Like a prismatic series of artist’s sketches, Pain Studies offers a dazzling variety of perspectives—personal, political, phenomenological, lyrical—on the unanswerable question of human suffering. Through virtuosic readings of everything from pre-Socratic philosophy to the trial transcripts of Joan of Arc to the cultural semiotics of House M.D., Lisa Olstein brilliantly extends the literature of pain into our contemporary historical moment. But this searching work also illuminates how pain studies us. Turning the last page on Olstein’s agonistic anatomy, we’ve come to know one of hurt’s intimate acquaintances, unbroken by her suffering, or if broken in parts, then painstakingly remade. Srikanth Reddy

In Pain Studies, Lisa Olstein paints a sharp-witted and insightful picture of the rollercoaster ride that is called pain. Her own experiences allow her to approach the topic in a way that provides relevant reading to anyone treating or living with chronic pain. As doctors, we need to find more effective ways to help patients dealing with pain. This book is a step in that direction. Jill Heytens, M.D.
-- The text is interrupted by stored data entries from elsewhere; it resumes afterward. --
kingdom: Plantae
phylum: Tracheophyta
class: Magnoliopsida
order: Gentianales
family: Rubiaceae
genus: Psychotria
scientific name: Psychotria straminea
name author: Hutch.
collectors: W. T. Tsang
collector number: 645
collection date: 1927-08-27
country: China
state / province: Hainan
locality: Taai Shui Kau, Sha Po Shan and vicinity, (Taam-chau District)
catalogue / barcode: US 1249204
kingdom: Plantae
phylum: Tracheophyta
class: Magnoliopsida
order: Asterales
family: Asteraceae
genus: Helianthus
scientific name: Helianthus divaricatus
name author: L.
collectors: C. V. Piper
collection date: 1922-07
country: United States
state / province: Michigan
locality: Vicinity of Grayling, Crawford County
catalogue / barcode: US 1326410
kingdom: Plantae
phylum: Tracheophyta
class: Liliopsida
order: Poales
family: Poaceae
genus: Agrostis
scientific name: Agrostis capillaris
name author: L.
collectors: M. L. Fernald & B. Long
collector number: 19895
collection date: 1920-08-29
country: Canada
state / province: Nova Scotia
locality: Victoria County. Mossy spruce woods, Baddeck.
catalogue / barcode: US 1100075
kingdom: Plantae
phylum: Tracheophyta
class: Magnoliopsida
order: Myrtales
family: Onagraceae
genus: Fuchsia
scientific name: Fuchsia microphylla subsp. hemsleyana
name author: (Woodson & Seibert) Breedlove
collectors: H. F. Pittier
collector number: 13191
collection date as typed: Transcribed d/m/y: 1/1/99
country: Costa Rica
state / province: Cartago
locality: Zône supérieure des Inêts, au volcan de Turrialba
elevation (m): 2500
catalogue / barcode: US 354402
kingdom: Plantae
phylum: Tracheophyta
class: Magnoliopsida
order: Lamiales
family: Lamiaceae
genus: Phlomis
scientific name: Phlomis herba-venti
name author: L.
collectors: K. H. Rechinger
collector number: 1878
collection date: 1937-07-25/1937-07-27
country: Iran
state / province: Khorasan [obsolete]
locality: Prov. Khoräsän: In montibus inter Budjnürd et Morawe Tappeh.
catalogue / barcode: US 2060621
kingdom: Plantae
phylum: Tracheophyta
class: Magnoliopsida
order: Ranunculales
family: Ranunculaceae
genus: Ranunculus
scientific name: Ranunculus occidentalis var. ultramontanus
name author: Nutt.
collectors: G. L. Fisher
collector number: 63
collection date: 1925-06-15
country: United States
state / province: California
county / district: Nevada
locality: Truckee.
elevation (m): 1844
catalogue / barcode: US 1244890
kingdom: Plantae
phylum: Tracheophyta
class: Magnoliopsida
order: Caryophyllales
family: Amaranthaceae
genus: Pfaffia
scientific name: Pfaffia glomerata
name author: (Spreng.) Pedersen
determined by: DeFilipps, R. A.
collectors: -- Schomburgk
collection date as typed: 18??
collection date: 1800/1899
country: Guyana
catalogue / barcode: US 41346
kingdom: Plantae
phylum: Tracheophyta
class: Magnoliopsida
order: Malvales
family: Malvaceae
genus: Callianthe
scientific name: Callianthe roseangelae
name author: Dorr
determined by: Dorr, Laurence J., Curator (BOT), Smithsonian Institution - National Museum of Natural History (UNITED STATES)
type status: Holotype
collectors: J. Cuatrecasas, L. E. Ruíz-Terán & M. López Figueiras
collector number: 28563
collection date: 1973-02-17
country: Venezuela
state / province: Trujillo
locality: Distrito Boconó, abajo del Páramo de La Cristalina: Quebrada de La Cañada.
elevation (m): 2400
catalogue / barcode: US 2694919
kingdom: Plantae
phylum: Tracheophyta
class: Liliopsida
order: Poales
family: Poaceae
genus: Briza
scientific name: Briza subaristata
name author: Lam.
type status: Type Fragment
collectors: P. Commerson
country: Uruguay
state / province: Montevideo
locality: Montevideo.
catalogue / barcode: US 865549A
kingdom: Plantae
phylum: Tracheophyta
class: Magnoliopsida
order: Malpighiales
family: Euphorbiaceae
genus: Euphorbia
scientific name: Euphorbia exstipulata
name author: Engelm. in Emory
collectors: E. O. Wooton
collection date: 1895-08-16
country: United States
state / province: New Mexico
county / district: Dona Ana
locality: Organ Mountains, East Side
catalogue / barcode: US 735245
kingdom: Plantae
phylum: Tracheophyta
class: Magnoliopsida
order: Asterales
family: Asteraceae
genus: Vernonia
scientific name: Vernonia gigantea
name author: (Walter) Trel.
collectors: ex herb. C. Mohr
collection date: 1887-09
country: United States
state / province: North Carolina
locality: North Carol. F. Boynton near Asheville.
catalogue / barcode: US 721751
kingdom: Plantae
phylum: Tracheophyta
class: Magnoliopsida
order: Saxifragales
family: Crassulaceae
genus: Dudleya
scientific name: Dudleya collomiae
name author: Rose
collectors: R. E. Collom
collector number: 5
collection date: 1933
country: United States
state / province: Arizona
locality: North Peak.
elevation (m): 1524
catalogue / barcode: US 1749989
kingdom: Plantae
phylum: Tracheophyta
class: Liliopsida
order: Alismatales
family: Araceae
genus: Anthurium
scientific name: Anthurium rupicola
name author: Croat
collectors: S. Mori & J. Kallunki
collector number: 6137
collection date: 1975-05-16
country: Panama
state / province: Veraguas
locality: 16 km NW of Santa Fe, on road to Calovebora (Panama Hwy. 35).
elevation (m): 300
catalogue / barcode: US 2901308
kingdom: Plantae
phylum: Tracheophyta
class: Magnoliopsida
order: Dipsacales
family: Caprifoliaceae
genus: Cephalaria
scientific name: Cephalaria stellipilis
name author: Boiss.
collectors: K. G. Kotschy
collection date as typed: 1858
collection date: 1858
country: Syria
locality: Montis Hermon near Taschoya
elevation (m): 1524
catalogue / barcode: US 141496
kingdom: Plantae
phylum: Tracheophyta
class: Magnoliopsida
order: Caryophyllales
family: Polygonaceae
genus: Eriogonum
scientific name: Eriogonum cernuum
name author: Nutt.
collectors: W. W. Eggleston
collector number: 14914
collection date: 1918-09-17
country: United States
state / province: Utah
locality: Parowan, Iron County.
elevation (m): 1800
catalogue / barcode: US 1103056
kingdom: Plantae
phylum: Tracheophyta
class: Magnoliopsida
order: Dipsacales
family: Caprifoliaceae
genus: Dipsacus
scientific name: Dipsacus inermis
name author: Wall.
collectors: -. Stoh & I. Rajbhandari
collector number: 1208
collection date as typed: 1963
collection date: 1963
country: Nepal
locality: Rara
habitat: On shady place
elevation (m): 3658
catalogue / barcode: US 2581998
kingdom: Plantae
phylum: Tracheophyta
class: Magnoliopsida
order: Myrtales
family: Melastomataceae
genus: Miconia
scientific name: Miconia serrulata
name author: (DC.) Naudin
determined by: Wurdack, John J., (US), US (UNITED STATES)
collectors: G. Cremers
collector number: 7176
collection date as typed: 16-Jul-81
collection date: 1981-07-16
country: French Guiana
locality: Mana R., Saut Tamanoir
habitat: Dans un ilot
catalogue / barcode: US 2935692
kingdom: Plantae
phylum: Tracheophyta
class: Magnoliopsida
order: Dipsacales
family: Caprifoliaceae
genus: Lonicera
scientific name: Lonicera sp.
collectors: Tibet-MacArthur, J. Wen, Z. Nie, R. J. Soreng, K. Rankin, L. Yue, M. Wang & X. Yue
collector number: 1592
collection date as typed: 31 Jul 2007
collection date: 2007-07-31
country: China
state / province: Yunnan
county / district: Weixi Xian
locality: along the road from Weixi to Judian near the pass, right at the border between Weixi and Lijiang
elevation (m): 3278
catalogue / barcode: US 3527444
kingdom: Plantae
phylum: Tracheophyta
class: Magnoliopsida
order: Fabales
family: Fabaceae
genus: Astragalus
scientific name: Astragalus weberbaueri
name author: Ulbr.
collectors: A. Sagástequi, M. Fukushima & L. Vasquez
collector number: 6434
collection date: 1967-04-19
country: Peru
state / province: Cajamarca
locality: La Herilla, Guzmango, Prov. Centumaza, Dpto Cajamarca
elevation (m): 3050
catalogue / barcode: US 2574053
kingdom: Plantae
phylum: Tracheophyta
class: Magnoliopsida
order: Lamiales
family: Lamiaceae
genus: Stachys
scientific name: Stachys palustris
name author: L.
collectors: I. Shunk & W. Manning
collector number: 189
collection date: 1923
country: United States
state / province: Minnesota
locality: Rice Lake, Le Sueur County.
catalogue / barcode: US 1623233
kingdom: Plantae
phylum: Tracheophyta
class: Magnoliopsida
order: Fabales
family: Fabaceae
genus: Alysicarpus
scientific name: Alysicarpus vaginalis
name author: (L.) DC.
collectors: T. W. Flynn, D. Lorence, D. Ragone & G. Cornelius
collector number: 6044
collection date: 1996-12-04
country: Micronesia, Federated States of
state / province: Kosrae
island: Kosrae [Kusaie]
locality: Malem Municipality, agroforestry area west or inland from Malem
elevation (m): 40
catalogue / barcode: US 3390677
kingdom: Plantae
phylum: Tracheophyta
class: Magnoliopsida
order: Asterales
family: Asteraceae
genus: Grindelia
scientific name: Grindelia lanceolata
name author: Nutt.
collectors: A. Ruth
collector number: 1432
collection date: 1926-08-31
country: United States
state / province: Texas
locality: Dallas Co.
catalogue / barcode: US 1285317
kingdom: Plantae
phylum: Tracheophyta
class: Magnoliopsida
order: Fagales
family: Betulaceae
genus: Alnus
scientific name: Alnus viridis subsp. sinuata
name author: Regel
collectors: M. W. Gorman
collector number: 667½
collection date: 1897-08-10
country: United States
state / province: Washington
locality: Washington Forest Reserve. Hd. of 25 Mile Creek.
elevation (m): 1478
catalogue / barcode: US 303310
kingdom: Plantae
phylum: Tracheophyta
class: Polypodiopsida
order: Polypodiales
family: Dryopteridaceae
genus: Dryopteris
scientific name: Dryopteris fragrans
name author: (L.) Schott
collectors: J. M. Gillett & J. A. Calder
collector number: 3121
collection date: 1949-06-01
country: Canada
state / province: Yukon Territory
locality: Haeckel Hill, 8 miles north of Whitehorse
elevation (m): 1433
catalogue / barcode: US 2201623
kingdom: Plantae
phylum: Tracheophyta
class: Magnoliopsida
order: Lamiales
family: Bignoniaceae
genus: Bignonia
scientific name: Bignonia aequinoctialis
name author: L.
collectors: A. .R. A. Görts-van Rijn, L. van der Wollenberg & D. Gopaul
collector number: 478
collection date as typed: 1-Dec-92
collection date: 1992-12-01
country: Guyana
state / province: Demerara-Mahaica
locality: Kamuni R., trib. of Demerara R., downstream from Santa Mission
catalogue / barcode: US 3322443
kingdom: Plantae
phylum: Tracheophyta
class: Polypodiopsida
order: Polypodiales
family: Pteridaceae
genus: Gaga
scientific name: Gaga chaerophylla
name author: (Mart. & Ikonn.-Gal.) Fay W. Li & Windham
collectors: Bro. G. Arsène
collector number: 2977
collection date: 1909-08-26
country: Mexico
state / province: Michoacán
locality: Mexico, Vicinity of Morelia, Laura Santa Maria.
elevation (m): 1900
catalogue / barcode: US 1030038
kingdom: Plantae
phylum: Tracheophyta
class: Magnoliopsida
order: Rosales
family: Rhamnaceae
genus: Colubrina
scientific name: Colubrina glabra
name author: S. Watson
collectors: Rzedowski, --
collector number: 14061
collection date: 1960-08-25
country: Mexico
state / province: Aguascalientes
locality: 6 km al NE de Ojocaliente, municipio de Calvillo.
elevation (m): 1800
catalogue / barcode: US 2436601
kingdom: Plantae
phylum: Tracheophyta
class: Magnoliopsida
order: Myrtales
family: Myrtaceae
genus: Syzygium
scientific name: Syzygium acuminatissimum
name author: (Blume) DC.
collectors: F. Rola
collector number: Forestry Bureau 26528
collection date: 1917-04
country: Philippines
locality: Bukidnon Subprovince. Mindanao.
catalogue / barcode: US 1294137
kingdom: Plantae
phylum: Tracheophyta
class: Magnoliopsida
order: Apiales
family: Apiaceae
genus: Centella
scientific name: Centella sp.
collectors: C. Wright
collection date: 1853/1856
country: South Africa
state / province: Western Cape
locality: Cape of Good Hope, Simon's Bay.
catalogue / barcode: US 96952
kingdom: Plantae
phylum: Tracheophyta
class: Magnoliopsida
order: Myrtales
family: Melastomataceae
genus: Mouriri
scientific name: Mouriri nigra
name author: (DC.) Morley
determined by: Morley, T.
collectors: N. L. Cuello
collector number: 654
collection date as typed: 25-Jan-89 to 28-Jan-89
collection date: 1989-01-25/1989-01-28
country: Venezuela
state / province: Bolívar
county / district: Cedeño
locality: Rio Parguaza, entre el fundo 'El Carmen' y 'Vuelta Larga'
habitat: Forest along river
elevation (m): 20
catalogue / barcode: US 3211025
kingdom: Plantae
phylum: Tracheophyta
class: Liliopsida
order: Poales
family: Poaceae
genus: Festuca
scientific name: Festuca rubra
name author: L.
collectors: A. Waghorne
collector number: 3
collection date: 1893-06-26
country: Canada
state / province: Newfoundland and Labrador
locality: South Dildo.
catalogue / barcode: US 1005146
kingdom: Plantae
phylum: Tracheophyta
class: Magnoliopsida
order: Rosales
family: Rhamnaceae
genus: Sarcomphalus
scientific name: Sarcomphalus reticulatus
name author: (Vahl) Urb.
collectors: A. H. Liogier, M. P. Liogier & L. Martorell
In this extended lyric essay, a poet mines her lifelong experience with migraine to deliver a marvelously idiosyncratic cultural history of pain—how we experience, express, treat, and mistreat it. Her sources range from the trial of Joan of Arc to the essays of Virginia Woolf and Elaine Scarry to Hugh Laurie’s portrayal of Gregory House on House M.D. As she engages with science, philosophy, visual art, rock lyrics, and field notes from her own medical adventures (both mainstream and alternative), she finds a way to express the often-indescribable experience of living with pain. Eschewing simple epiphanies, Olstein instead gives us a new language to contemplate and empathize with a fundamental aspect of the human condition.